TESTO PROPOSTO:
▽

L’invincibile Bette Davis

by Orio Caldiron

Nel firmamento hollywoodiano nessun’altra attrice si sottrae alle regole dello star system come Bette Davis (nata a Lowell, nel Massachusetts, il 5 aprile 1908 e morta a Neuilly-sur-Seine, in Francia, il 6 ottobre 1989). Il suo singolare magnetismo è estraneo al richiamo sessuale se non addirittura ai canoni convenzionali della seduzione cinematografica.

Non bella, le palpebre pesanti, gli occhi sporgenti, il mento aggressivo, è la ribelle nella società dominata dagli uomini. Nell’asfittica palude delle major, con cui spesso polemizza, sfilano decine di titoli mediocri prima di imbattersi nello straordinario trittico firmato William Wyler, che contribuisce a assegnarle un posto di primissimo piano nella storia della recitazione cinematografica.

Il ballo di gala di La figlia del vento (1938), in cui la capricciosa donna del sud scandalizza la società bene di New Orleans con uno sfacciato abito rosso, decidendo senza saperlo il suo futuro di solitudine. La sequenza di Ombre malesi (1940) dove la gelida moglie del colonizzatore inglese uccide l’amante, mentre la luce bianca della luna sembra inseguirla. Il prefinale di Piccole volpi (1941), ascesa e caduta di una rapace dinastia borghese, quando il marito agonizzante le chiede la medicina che potrebbe salvarlo lei lo lascia morire senza battere ciglio. Sono tre momenti esemplari del melodramma hollywoodiano che squaderna davanti ai nostri occhi l’universo delle emozioni più profonde. La grande attrice vi si conferma come il maggior temperamento tragico dello schermo americano dell’epoca.

△

MATERIALE DI STUDIO:
▽

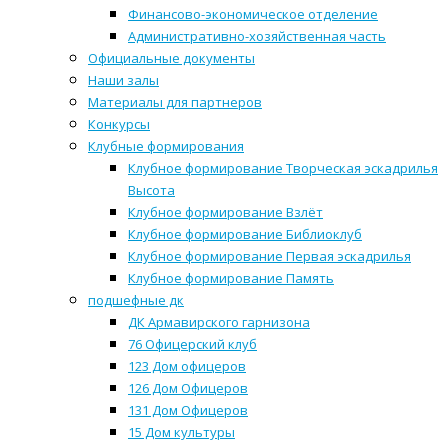
Финансово-экономическое отделение
Административно-хозяйственная часть
Официальные документы
Наши залы
Материалы для партнеров
Конкурсы
Клубные формирования
Клубное формирование Творческая эскадрилья
Высота
Клубное формирование Взлёт
Клубное формирование Библиоклуб
Клубное формирование Первая эскадрилья
Клубное формирование Память
подшефные дк
ДК Армавирского гарнизона
76 Офицерский клуб
123 Дом офицеров
126 Дом Офицеров
131 Дом Офицеров
15 Дом культуры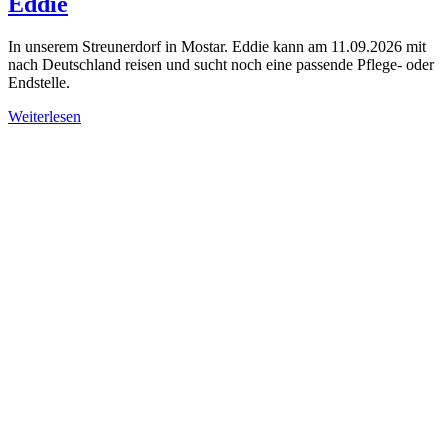
Eddie
In unserem Streunerdorf in Mostar. Eddie kann am 11.09.2026 mit
nach Deutschland reisen und sucht noch eine passende Pflege- oder
Endstelle.
Weiterlesen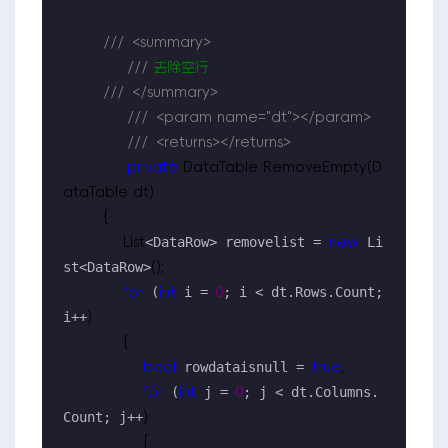
///
<summary>
///
 去除空行

///
</summary>
///
<param name="dt"></param>
///
<returns></returns>
private
 DataTable RemoveEmpty(D
ataTable dt)

        {

<DataRow> removelist = 
 Li
            List
new
st<DataRow>
();

 (
 i = 
; i < dt.Rows.Count; 
for
int
0
i++
)

            {

 rowdataisnull = 
bool
true
;

 (
 j = 
; j < dt.Columns.
for
int
0
Count; j++
)

                {
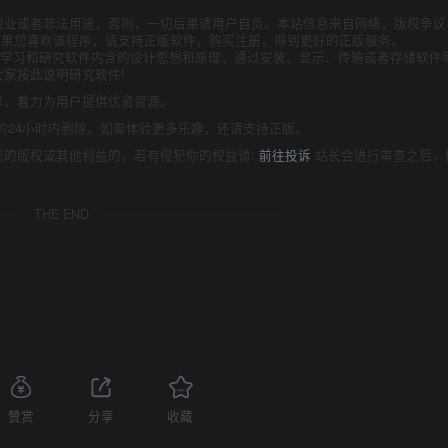
商业或者非法用途，否则，一切后果请用户自负。本站信息来自网络，版权争议
如果您喜欢该程序，请支持正版软件，购买注册，得到更好的正版服务。
为了学习和研究软件内含的设计思想和原理，通过安装、显示、传输或者存储软件
家按此说明研究软件!
享，着力为用户提供优资资源。
的24小时内删除。如需体验更多乐趣，还请支持正版。
您的版权或其他利益的，若有侵犯你的权益请:
前往投诉
站长会进行审查之后，
THE END
赞赏
分享
收藏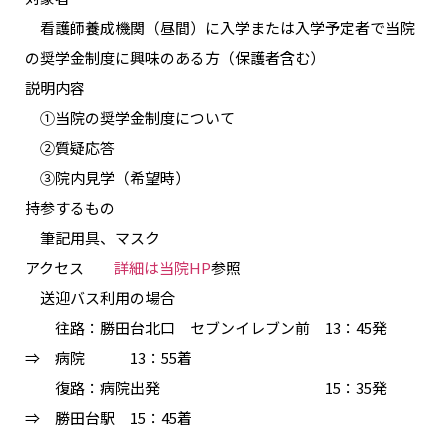
看護師養成機関（昼間）に入学または入学予定者で当院
の奨学金制度に興味のある方（保護者含む）
説明内容
①当院の奨学金制度について
②質疑応答
③院内見学（希望時）
持参するもの
筆記用具、マスク
アクセス
詳細は当院HP
参照
送迎バス利用の場合
往路：勝田台北口 セブンイレブン前 13：45発
⇒ 病院 13：55着
復路：病院出発 15：35発
⇒ 勝田台駅 15：45着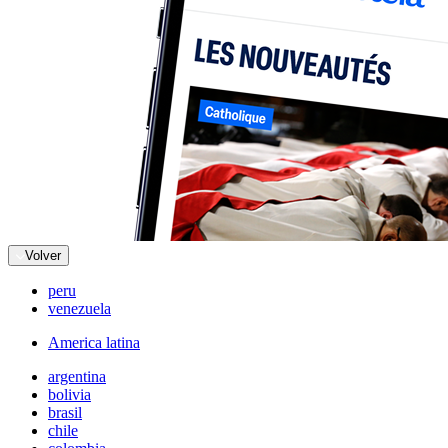
Volver
peru
venezuela
America latina
argentina
bolivia
brasil
chile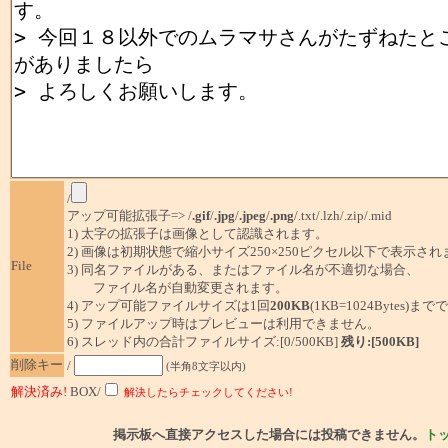
/
アップ可能拡張子=> /
.gif
/
.jpg
/
.jpeg
/
.png
/.txt/.lzh/.zip/.mid
1) 太字の拡張子は画像として認識されます。
2) 画像は初期状態で縮小サイズ250×250ピクセル以下で表示され
File
3) 同名ファイルがある、またはファイル名が不適切な場合、
ファイル名が自動変更されます。
4) アップ可能ファイルサイズは1回
200KB
(1KB=1024Bytes)ま
5) ファイルアップ時はプレビューは利用できません。
6) スレッド内の合計ファイルサイズ:[0/500KB]
残り:[500KB]
削除キー
/
(半角8文字以内)
解決済み!
BOX/
解決したらチェックしてください!
掲示板へ直接アクセスした場合には投稿できません。
ト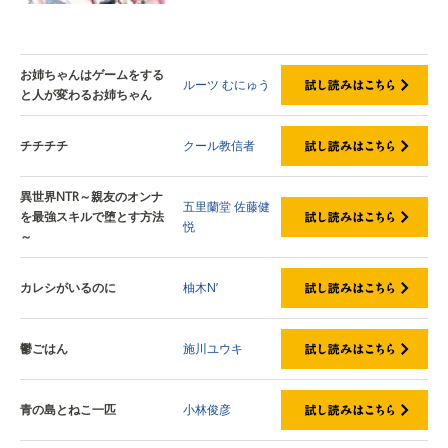
お姉ちゃんはゲームをする
ルーツ
むにゅう
と人が変わるお姉ちゃん
チチチチ
クール教信者
異世界NTR～親友のオンナ
五里蘭堂
佐藤健
を最強スキルで堕とす方法
悦
～
カレシがいるのに
柚木N’
鬱ごはん
施川ユウキ
青の島とねこ一匹
小林俊彦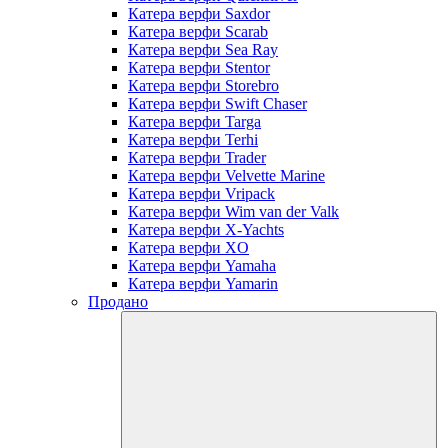
Катера верфи Saxdor
Катера верфи Scarab
Катера верфи Sea Ray
Катера верфи Stentor
Катера верфи Storebro
Катера верфи Swift Chaser
Катера верфи Targa
Катера верфи Terhi
Катера верфи Trader
Катера верфи Velvette Marine
Катера верфи Vripack
Катера верфи Wim van der Valk
Катера верфи X-Yachts
Катера верфи XO
Катера верфи Yamaha
Катера верфи Yamarin
Продано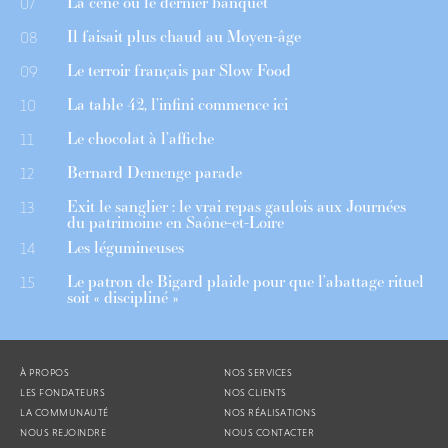
La cène ou le dernier banquet
07
Il faisait plus chaud au Moyen-âge
08
Le terroir français par Slow Food
09
La table 42, l’infini commence ici
10
Le chocolat à l’affiche
11
Bernard Demenge parade
12
Exit le sanglier : le vrai repas gaulois aux Journées
13
du patrimoine en Saône-et-Loire
Les légumineuses
14
Le patron de Bigard plaide pour que l’abattage rituel
15
soit « discipliné »
À PROPOS
NOS SERVICES
LES FONDATEURS
NOS CLIENTS
LA COMMUNAUTÉ
NOS RÉALISATIONS
NOUS REJOINDRE
NOUS CONTACTER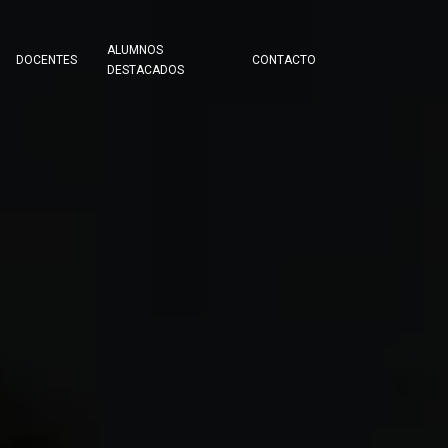
ALUMNOS
DOCENTES
CONTACTO
DESTACADOS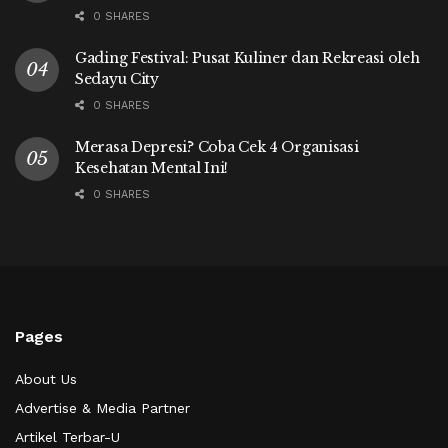
0 SHARES
Gading Festival: Pusat Kuliner dan Rekreasi oleh
Sedayu City
0 SHARES
Merasa Depresi? Coba Cek 4 Organisasi
Kesehatan Mental Ini!
0 SHARES
Pages
About Us
Advertise & Media Partner
Artikel Terbar-U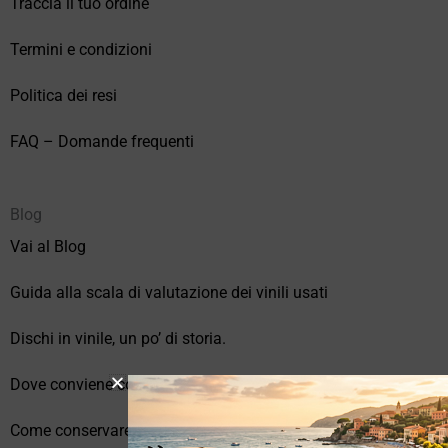
Traccia il tuo ordine
Termini e condizioni
Politica dei resi
FAQ – Domande frequenti
Blog
Vai al Blog
Guida alla scala di valutazione dei vinili usati
Dischi in vinile, un po’ di storia.
Dove conviene comprare vinili online?
Come conservare correttamente i vinili usati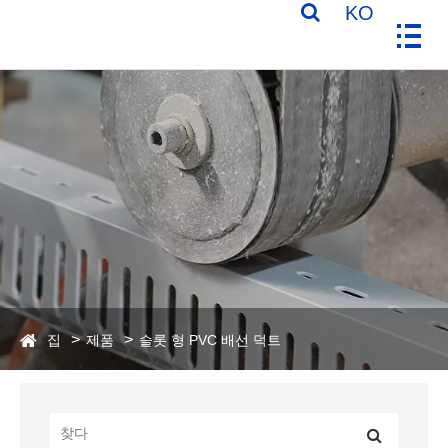
KO
집
제품
슬롯 형 PVC 배선 덕트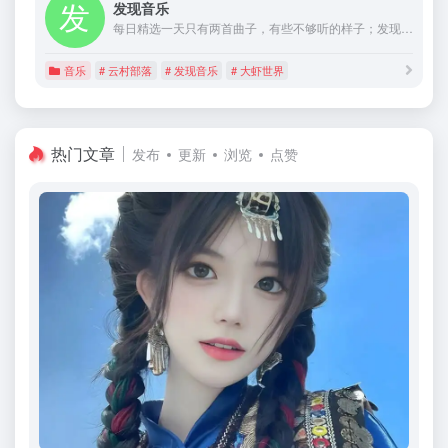
发现音乐
每日精选一天只有两首曲子，有些不够听的样子；发现音乐来源是网易云音乐、虾米音乐以及QQ音乐的每日推荐。如果你喜欢本站每日推荐的音乐，那么你可以在这里发现心动的声音。
音乐
# 云村部落
# 发现音乐
# 大虾世界
热门文章
发布
更新
浏览
点赞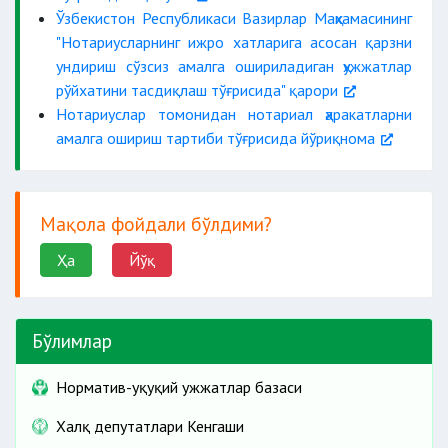
Ўзбекистон Республикаси Вазирлар Маҳкамасининг
"Нотариусларнинг ижро хатларига асосан қарзни
ундириш сўзсиз амалга ошириладиган ҳужжатлар
рўйхатини тасдиқлаш тўғрисида" қарори
Нотариуслар томонидан нотариал ҳаракатларни
амалга ошириш тартиби тўғрисида йўриқнома
Мақола фойдали бўлдими?
Ҳа
Йўқ
Бўлимлар
Норматив-ҳуқуқий ҳужжатлар базаси
Халқ депутатлари Кенгаши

△

ESERCIZI:
- 1) Rispondi alle domande sul testo dedicato a Bette Davis.
(a) In quale città è nata Bette Davis?
(b) Quale regista firma lo straordinario trittico di film?
(c) In che anno è uscito Ombre malesi?
- 2) Per favore, riporta dal testo su Bette Davis il passo che va da "Nel firmamento hollywoodiano" a "della seduzione cinematografica.".

SOLUZIONI:
- 1)
(a) A Lowell, nel Massachusetts.
(b) William Wyler.
(c) Nel 1940.

- 2)
Nel firmamento hollywoodiano nessun’altra attrice si sottrae alle regole dello star system come Bette Davis (nata a Lowell, nel Massachusetts, il 5 aprile 1908 e morta a Neuilly-sur-Seine, in Francia, il 6 ottobre 1989). Il suo singolare magnetismo è estraneo al richiamo sessuale se non addirittura ai canoni convenzionali della seduzione cinematografica.